Provided text START

No friend to the Catholics though ...
But I guess Catholics hadn’t been nice to his French Protestant ancestors ...
Because that time cannot be judged by modern time. The culture was different and under England slavery went back to the 1600 hundreds. So, all of society was used to the concept of slavery even if most Northerners were against. Soon they abolished slavery after America was formed by the Constitution. I believe it was 9 of 13 states that soon abolished slavery.
Cheap Irish labor allowed Northerners to seel their slaves to the South and then vilify the South for owning slaves. It was cheaper to exploit the Irish than to own slaves.
I see the benefits of doing it gradually, but i'm not sure the slave would agree that this is the best way.
Also, for people claiming the moral high ground for "abolishing" slavery, it's abolishment on the payment plan. They never really own it until they pay it off with actual freedom.
That's a dumb question. Entrenched abuses are hard to abolish overnight. But maybe if one assumes that you think slavery wasn't that morally bad, the question might make some sense.
As I have pointed out to people many times, you haven't really "abolished" it so long as you still have it.
Most of those states that claimed to have "abolished" it, simply said "we will at some future time abolish it."
Pennsylvania had slaves in the 1840 census, some 60 years or so after they "abolished" it.
Didn't say they weren't, but claiming you did, when you actually didn't, should preclude you from claiming you did.
But maybe if one assumes that you think slavery wasn't that morally bad, the question might make some sense.
I think my point is that *THEY* didn't think slavery was that morally bad, else it wouldn't have taken them so long to abolish it. Massachusetts, as much as I consider them to be absolute @$$hole troublemakers, at least had the proper moral conviction on the matter, and ended it quickly, albeit through legal activism and a deliberate misinterpretation of the law.
As for me, I had no impact on that era, so it isn't really relevant what I think about the subject, but just for the record, I consider slavery to be morally bad. (except in punishment of a crime)
And nobody cares if you abuse the Irish. They probably deserve it.
:)
I can see this comment applying equally to American as British abolitionism, so I agree.
A Look Back on Founding Father John Jay’s Relationship With SlaveryBy David Levine
January 25, 2022[excerpt]
Abisch contends that Jay did not share the view of many Southern slaveholders that Black Africans were somehow less than human. He notes a passage in a letter Jay wrote to his son, Peter Augustus Jay, in 1791: “Providence has placed these persons in stations below us. They are servants, but they are men; and kindness to inferiors more strongly indicates magnanimity than meanness.”

Provided text END
Data extract START

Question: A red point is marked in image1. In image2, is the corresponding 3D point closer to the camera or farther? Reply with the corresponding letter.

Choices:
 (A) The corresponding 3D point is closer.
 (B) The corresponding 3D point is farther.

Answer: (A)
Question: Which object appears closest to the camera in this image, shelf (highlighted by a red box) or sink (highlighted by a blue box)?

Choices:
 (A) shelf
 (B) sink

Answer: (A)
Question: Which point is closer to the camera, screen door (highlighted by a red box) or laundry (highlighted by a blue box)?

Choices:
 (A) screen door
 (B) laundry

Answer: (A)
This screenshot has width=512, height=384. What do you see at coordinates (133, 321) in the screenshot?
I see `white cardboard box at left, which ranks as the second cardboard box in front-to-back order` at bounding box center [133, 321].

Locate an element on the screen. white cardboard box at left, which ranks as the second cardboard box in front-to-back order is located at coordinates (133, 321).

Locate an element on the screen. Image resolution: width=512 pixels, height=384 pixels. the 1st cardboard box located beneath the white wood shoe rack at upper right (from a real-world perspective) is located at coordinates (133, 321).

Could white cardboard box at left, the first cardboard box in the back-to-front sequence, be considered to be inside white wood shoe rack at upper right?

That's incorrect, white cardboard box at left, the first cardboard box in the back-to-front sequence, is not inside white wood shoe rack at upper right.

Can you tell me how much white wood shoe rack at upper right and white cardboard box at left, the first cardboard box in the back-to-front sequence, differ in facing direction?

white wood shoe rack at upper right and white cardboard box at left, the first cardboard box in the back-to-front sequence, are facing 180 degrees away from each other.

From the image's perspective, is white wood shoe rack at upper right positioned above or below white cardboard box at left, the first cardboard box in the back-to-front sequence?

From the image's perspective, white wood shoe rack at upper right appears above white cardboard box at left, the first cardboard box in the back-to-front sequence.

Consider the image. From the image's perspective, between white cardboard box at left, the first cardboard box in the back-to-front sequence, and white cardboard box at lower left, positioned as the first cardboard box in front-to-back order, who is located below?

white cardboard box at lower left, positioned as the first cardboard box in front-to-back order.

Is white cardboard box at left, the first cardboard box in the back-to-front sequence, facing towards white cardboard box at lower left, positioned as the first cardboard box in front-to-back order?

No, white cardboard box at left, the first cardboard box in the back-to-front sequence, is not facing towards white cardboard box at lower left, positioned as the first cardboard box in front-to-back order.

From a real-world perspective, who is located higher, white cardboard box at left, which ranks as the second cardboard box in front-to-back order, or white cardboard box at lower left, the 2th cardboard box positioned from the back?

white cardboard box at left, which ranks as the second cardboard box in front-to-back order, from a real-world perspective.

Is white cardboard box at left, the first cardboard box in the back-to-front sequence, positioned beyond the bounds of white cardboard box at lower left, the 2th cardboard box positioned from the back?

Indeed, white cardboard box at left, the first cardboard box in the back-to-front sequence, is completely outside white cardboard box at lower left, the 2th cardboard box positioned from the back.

Data extract END
Data extract START

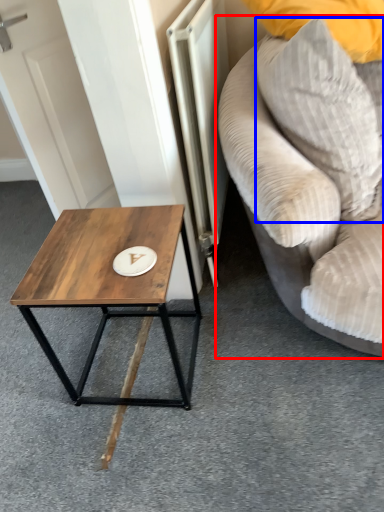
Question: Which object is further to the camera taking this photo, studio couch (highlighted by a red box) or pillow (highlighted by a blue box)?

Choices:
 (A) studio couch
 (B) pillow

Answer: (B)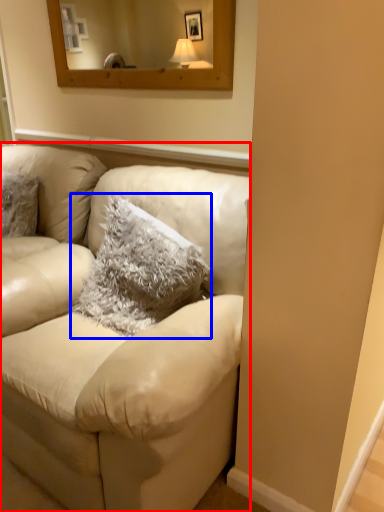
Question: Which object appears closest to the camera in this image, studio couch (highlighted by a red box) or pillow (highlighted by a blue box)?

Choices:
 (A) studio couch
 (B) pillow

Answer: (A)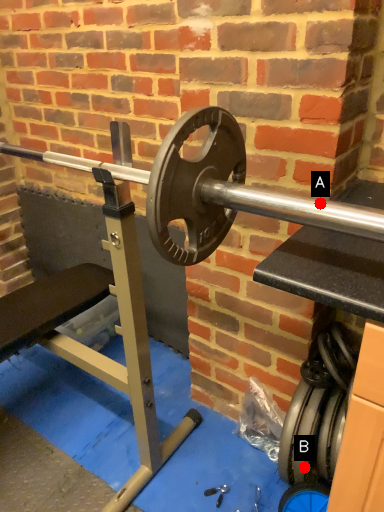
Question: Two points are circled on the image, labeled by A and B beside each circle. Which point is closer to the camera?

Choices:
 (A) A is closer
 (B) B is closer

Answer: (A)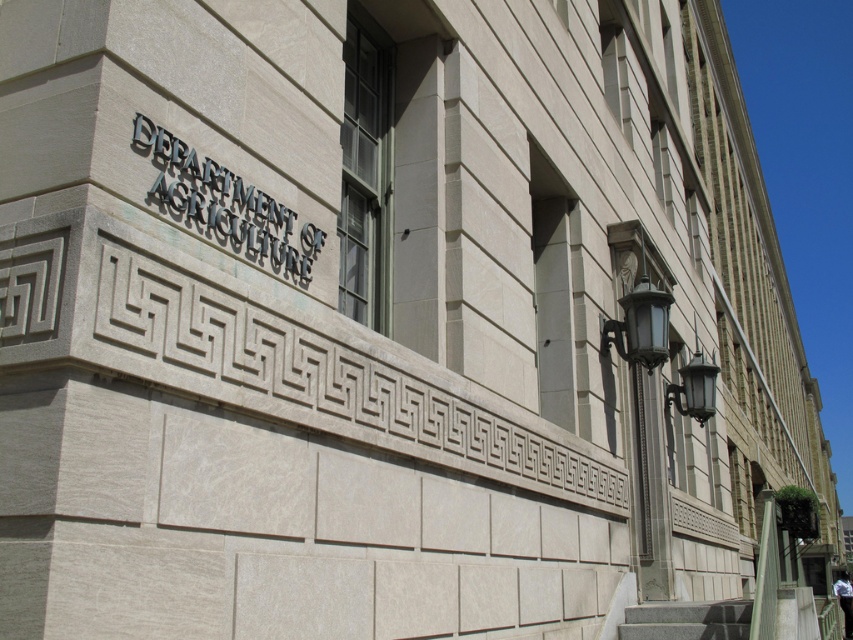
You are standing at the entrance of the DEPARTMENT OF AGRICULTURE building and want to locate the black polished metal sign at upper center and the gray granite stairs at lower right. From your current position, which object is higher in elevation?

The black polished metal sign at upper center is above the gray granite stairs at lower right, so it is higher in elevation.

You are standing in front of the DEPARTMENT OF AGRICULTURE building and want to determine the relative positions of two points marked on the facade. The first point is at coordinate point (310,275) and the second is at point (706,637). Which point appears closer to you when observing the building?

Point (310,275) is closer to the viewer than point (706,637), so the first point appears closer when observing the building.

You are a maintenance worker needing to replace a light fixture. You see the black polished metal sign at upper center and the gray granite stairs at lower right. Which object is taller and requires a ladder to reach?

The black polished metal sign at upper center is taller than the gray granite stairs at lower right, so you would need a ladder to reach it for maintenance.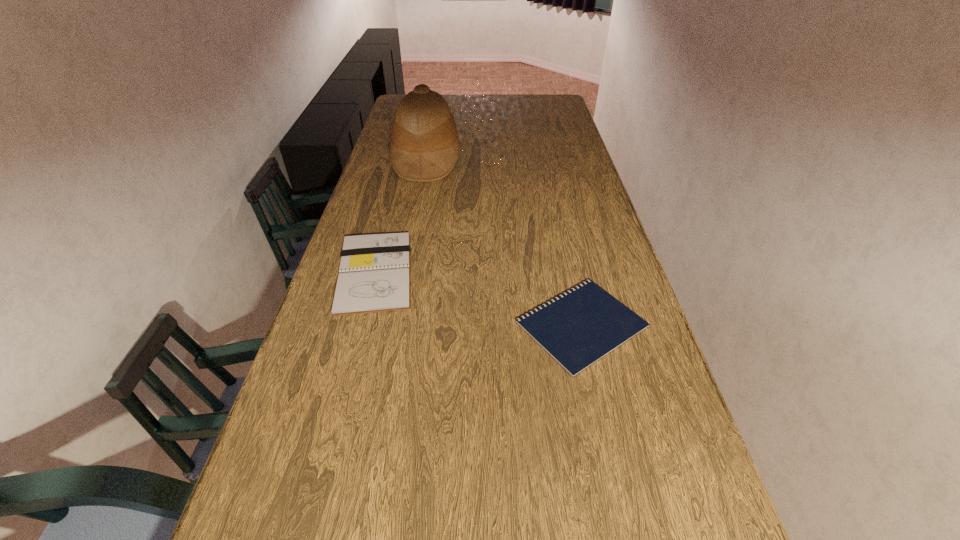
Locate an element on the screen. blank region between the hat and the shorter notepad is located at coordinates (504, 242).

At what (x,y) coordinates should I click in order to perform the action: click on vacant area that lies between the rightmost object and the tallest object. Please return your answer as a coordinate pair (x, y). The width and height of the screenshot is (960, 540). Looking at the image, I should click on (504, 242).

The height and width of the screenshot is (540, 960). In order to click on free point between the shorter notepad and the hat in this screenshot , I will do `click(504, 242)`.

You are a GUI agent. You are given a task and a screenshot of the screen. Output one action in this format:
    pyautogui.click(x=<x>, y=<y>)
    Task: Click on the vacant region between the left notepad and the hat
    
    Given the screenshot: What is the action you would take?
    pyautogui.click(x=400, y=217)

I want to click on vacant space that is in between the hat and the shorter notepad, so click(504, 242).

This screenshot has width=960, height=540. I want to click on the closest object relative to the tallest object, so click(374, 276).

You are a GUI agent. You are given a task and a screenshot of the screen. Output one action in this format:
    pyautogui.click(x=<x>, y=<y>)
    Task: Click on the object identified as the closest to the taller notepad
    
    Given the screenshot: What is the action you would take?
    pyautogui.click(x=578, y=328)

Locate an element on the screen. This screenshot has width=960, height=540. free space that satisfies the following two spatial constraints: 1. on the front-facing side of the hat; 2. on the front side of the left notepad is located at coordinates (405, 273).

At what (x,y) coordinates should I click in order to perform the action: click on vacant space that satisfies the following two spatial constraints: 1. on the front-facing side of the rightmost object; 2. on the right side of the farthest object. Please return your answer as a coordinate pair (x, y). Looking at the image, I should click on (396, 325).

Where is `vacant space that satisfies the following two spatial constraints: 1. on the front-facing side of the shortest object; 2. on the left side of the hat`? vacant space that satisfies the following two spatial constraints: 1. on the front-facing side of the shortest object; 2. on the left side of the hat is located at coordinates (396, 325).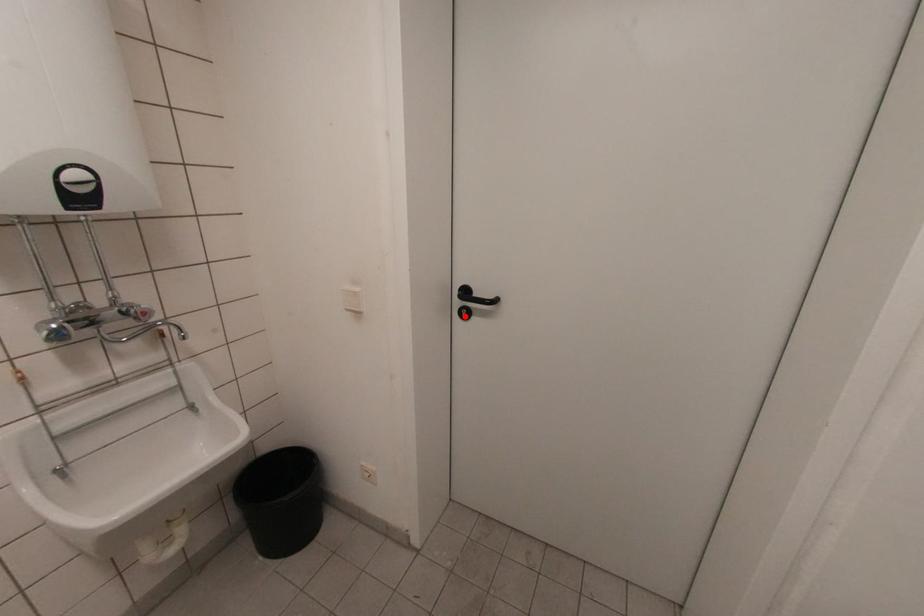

Data extract END

* Required tasks *
A. Please answer these questions from the slavery discussion:
(i) Which state does the slavery discussion say had slaves in the 1840 census?
(ii) To whom did Jay write the 1791 letter quoted in the slavery discussion?
(iii) How many of the 13 states does one commenter believe soon abolished slavery?
B. Carry the slavery discussion forward from its final sentence.

* Results of the exercise *
A.
(i) Pennsylvania
(ii) His son, Peter Augustus Jay
(iii) 9

B.
That humanity “makes it even more difficult to understand Jay’s willingness to participate in an institution he opposed,” Abisch says. Jay was far from alone in that conflict, however. “We can speculate that he may have thought along the lines expressed by Patrick Henry,” Abisch says, who once wrote: “Would anyone believe that I am master of slaves by my own purchase? I am drawn along by the general inconvenience of living without them. I will not – I cannot justify it, however culpable my conduct.” The wealthy landowners needed slaves to maintain their lifestyles, while at the same time found slavery dishonorable. “I think that’s where John Jay was,” Abisch says.
Jay advocated manumission, which allowed slave owners to free their slaves on their own terms, a slower process than abolition. Jay was a founding member of the New York Society for Promoting the Manumission of Slaves (along with Alexander Hamilton; see sidebar) and its first president. Manumission gave slave owners time to earn a return on their investment, and Jay, who owned as many as six slaves at one time, was a capitalist. “I purchase slaves and manumit them at proper ages and when their faithful services shall have afforded a reasonable retribution,” Jay admitted.
But Jay also championed abolition… sort of. He called for it in 1777, “not immediately but gradually,” Abisch says, during the writing of the constitution for the new state of New York. After serving as the first chief justice of the Supreme Court, Jay was elected governor in 1795. Four years later, he signed the state’s first abolition law, titled “An Act for the Gradual Abolition of Slavery.” This half-backed measure stated that from July 4 of that year, any child born to slave parents would be free. However, these same children were still required to serve the mother’s owner until males reached age 28 and females 25. “The law thus defined the children of slaves as a type of indentured servant while slating them for eventual freedom,” according to an article on the Selected Papers of John Jay website, at Columbia University. It wasn’t until 1827 that male slaves were freed.
Though he opposed bondage, Jay grievously misunderstood it. When his wife, Sally Jay, traveled to Europe, she took with her a slave named Abigail. While in Paris, Abigail ran away. She was captured and jailed. Sally Jay arranged for her release, but Abigail became ill and died. Jay was stunned. “I cannot conceive a motive,” he wrote in a 1783 letter. “I had promised to manumit her upon our return to America, provided she behaved properly in the meantime.” He, like many slaveholders, saw himself as a “good” owner, when there is no such thing when it comes to possessing like property another human being.
The policy of gradual emancipation of children at a certain age did not result in many free people. It acted as an economic impetus to sell slaves to people in other states. The 1860 census reveals there were more free blacks in the slave states than in the free states.